| Required action |
Look for the string "second" in the listing. Copy each line that has it.

| Listed entries |

○ ○ ○ ○

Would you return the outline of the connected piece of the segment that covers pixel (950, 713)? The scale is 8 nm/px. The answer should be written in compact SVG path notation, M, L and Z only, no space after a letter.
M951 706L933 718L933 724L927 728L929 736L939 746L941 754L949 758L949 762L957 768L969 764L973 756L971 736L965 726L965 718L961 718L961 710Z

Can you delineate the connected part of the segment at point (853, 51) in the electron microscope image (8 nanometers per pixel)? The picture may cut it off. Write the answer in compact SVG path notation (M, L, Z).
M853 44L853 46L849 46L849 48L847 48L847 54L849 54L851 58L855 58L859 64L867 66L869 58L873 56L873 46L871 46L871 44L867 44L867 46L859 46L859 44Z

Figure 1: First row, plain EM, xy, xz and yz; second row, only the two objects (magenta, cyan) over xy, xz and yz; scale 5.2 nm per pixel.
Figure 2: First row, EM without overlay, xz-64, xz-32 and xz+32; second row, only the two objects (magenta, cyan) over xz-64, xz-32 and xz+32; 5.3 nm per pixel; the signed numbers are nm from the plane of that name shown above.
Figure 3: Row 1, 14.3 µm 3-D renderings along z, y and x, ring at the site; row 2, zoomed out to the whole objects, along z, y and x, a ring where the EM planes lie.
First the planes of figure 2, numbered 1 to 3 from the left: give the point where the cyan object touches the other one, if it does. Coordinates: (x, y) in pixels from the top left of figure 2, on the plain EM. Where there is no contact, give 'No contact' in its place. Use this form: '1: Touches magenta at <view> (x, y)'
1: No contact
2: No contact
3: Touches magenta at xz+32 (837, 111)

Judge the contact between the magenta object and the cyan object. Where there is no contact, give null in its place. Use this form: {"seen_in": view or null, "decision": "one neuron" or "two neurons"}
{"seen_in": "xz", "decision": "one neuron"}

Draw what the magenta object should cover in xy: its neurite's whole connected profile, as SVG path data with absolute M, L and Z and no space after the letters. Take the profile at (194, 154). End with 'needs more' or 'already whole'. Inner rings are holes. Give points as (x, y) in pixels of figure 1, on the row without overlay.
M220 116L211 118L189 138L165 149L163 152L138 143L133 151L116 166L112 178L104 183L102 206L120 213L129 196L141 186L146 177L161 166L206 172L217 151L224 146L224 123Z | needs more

○ ○ ○ ○

| Task output |
Figure 1: First row, plain EM, xy, xz and yz; second row, only the two objects (magenta, cyan) over xy, xz and yz; scale 5.2 nm per pixel.
Figure 2: First row, EM without overlay, xz-64, xz-32 and xz+32; second row, only the two objects (magenta, cyan) over xz-64, xz-32 and xz+32; 5.3 nm per pixel; the signed numbers are nm from the plane of that name shown above.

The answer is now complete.